I was in such a relationship, and am still recovering from it.  As bad, though, are the ones who are not dating us but with whom we have to live or work, and do not let us forget that, and what wonderful people they are for not throwing us out like a carton of yogurt that's past its "sell by" date. 

They are the bosses who deny us pay, make demands on us they won't make on other employees and who look for reasons to get rid of us because we "don't fit in with the culture" of the workplace.  They are dismissive of our ideas, which they take for themselves or hand off  to some co-worker who gets credit for it.  Those co-workers are the ones who make spurious, false complaints--anonymously, of course--about us that are as likely as not to include some sort of sexual allegation or innuendo.  They may not know anything about us, but they know that attaching sex to our names yields a stereotype or cariacture that too many other people  are all too willing to believe and use as rationales for the things they do to us.

Isn't it ironic that the thing that, according to no less than Mark Twain, people care about more than everything else put together is the very thing that they will use against us?  Yet it is the very same thing for which they come to us--and, in some cases, react with violence when we don't give it to them, or when it turns out differently from what they expected.  Or, after getting it from us, they toss us aside like soiled napkins.

What's ironic is that I'm writing this post at a time when I'm meeting some people who are not treating me in the ways I've described, and when I'm in a different work situation from the one I've depicted. In my second job, my gender identity or transition doesn't come up.  Some know about it; a few have told me they've seen this blog and some of my other writings.  But they haven't pressed me to talk more about them, and I haven't.  On the other hand, on the job I've been working the past few years, I was "outed" by a faculty member a few weeks after I started there.  Then others goaded me into giving lectures and workshops; still others wanted me to be their "show-and-tell" exhibit for their classes in human sexuality or gender issues.  They people who asked--or, in some cases, coerced--me into doing those things are the very same people who used my doing those things (not to mention the fact that I am who I am) against me.

On that job--which I'd like to replace with my second job if and when I can become full-time in it--some other faculty members (Notice that I'm not calling them my colleagues.) and members of the administration seem to think they're entitled to not only knowing about the intimate details of me and my life, but to use them as they will.  If I were to do the same things, I probably would have been out of that job long ago. In fact, I might even be in jail or the target of a lawsuit.

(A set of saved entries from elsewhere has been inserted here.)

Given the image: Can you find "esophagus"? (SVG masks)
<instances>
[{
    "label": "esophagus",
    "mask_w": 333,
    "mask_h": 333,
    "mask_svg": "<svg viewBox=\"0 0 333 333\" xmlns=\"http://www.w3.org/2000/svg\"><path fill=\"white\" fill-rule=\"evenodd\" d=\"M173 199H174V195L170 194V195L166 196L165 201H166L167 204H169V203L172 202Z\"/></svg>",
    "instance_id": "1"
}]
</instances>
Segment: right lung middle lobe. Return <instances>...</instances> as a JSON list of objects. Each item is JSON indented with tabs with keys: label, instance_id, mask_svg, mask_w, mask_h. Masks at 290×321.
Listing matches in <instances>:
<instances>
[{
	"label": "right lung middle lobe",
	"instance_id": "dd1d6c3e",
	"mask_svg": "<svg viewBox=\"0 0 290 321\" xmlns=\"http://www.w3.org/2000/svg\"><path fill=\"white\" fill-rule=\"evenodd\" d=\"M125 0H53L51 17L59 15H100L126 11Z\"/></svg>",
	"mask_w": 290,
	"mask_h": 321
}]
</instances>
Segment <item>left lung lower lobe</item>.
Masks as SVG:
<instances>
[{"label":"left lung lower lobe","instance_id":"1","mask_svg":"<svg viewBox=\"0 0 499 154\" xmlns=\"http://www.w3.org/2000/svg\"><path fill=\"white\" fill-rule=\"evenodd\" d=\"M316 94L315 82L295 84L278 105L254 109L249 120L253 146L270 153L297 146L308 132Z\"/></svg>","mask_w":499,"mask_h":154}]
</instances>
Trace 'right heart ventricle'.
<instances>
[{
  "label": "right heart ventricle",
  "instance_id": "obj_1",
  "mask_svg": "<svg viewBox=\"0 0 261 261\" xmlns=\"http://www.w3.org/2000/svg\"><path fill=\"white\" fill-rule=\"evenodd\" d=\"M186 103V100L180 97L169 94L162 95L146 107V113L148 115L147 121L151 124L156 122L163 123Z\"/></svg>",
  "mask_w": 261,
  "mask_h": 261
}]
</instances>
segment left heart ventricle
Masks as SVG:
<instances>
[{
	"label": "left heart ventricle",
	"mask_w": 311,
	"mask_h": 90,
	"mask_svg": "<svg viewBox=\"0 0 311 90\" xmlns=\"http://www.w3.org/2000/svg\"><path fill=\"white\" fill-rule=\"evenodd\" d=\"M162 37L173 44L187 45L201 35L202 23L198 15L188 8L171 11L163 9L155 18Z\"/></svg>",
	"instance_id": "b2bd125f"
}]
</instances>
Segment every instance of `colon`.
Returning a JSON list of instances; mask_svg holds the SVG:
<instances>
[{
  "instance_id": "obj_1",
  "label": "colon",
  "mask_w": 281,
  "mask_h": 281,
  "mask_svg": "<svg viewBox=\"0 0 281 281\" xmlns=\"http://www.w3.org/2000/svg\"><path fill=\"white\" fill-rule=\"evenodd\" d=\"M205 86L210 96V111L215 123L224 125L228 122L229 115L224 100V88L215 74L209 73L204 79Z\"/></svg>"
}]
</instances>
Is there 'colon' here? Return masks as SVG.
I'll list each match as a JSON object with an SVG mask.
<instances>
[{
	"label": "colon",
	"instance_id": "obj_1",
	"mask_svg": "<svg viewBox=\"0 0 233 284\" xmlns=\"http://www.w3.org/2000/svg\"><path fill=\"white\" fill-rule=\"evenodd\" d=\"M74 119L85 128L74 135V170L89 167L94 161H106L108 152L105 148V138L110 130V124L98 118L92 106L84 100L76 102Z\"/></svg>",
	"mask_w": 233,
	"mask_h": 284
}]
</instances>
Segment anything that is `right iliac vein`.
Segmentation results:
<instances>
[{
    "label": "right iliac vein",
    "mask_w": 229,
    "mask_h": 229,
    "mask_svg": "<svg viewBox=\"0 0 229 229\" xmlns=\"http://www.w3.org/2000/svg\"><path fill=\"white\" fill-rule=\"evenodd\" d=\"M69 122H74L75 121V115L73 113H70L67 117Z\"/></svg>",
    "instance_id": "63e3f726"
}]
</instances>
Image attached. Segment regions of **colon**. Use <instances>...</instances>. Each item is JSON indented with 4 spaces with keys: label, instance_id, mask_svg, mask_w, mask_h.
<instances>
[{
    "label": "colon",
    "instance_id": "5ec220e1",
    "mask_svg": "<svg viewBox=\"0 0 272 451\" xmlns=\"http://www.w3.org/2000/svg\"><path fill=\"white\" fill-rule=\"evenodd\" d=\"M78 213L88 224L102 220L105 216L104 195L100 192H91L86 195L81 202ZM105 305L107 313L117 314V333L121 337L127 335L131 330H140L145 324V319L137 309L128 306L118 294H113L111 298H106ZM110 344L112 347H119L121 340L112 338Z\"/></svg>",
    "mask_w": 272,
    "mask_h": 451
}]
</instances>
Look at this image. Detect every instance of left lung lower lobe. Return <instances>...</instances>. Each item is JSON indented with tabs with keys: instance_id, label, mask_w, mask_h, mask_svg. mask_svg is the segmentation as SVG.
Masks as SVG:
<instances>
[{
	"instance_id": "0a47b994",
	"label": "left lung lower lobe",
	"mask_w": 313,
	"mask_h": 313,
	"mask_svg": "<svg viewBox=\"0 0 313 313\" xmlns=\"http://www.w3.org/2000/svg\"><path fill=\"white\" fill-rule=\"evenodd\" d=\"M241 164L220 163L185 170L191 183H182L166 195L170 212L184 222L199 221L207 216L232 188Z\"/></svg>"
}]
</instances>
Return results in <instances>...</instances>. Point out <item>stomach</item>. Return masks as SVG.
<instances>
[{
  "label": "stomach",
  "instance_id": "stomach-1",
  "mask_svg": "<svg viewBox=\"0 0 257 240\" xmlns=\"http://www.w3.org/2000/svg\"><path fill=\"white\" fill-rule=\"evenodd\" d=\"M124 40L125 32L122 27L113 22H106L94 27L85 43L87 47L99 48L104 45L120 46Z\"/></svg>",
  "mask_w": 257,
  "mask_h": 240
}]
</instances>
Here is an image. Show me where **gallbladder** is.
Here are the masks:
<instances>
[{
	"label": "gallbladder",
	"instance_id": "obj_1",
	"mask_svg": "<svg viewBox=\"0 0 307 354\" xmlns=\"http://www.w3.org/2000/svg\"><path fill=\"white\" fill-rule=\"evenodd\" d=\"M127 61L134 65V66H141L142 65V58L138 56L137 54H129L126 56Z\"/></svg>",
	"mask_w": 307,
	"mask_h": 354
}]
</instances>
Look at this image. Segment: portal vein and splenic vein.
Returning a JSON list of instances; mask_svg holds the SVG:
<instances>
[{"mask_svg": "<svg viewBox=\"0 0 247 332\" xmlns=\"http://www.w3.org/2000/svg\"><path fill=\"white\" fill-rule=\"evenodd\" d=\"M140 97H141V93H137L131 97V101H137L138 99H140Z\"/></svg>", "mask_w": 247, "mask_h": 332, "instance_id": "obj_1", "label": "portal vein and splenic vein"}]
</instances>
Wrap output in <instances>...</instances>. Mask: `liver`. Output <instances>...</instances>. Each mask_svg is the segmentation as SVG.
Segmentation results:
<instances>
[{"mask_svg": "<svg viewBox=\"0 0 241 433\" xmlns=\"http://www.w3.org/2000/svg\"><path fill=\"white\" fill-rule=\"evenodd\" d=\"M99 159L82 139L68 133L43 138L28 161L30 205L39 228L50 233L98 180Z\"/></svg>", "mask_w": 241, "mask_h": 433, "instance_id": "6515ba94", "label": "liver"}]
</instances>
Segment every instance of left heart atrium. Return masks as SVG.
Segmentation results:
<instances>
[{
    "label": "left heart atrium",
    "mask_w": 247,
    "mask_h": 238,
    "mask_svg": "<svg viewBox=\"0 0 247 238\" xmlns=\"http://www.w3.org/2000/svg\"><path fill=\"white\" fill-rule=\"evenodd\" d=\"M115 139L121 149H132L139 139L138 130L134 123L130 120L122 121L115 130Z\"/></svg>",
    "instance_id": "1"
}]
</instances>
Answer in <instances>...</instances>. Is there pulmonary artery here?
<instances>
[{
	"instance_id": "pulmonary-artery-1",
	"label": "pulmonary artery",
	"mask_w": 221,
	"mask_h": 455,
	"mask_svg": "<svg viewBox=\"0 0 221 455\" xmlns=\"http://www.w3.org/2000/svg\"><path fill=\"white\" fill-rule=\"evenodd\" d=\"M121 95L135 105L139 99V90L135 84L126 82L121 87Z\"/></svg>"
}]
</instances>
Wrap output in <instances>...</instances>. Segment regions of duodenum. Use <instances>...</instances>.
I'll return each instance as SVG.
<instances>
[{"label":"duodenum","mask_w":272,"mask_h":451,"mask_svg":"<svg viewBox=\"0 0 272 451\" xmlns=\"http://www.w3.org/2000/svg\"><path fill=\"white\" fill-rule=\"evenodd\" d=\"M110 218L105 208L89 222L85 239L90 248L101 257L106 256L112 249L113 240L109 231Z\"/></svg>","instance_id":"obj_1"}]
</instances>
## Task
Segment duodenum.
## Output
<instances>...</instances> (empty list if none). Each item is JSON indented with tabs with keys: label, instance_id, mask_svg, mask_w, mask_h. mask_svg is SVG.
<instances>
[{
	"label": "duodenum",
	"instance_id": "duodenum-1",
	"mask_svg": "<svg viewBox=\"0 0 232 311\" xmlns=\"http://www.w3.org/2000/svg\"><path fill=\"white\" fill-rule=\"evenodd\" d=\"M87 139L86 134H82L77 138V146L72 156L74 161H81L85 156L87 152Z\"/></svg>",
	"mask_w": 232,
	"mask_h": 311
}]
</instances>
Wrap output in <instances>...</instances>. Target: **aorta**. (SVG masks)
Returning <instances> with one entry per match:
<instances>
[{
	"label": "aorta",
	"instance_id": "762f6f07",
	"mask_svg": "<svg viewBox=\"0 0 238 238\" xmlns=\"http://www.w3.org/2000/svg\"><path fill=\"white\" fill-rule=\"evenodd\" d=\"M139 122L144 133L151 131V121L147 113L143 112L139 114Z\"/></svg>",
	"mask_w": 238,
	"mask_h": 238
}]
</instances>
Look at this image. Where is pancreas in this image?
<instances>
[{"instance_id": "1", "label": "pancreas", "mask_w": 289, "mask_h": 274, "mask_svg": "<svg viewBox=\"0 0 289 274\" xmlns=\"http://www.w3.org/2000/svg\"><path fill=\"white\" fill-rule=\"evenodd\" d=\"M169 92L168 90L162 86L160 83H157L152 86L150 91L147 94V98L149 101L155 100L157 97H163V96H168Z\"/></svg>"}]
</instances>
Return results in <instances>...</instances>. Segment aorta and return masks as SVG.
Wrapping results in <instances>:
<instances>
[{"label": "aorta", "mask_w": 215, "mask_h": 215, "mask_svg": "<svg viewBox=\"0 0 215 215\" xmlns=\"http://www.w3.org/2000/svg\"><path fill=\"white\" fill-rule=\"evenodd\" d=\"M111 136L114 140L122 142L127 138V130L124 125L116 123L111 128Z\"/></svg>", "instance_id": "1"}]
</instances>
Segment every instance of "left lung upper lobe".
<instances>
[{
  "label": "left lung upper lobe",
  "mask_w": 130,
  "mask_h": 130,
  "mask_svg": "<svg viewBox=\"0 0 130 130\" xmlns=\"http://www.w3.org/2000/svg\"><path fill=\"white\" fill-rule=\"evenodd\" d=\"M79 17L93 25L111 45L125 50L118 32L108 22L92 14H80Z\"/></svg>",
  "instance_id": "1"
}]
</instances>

The doctor I mentioned in yesterday's post definitely deserves to be in prison for the things he did to his patients and the way he abused the system.  But if I were the transgendered Dante, I'd have an especially tortuous circle of Hell set up for him and others like him.  

1 comment:

Sophie said...

I suppose there's also the theme of exotification. The way people approach you as some exotic creature, who obviously won't mind talking about everything that makes you exotic, and then pull you apart, because that's what they do to exotic rarities, or get disillusioned that you're really not that exotic at all, and then blame you for taking them in. Actually I think we can really be rather exotic, just not in the ways that most people want us to be. That's the saddest part for me in a lot of ways. That our rarity and our value doesn't lie in some internal weirdness or any real bravery but in the fact that we've travelled and explored places where cis people never go.Because they've never seen them, never touched or felt them. Which means they can't really exist...can they?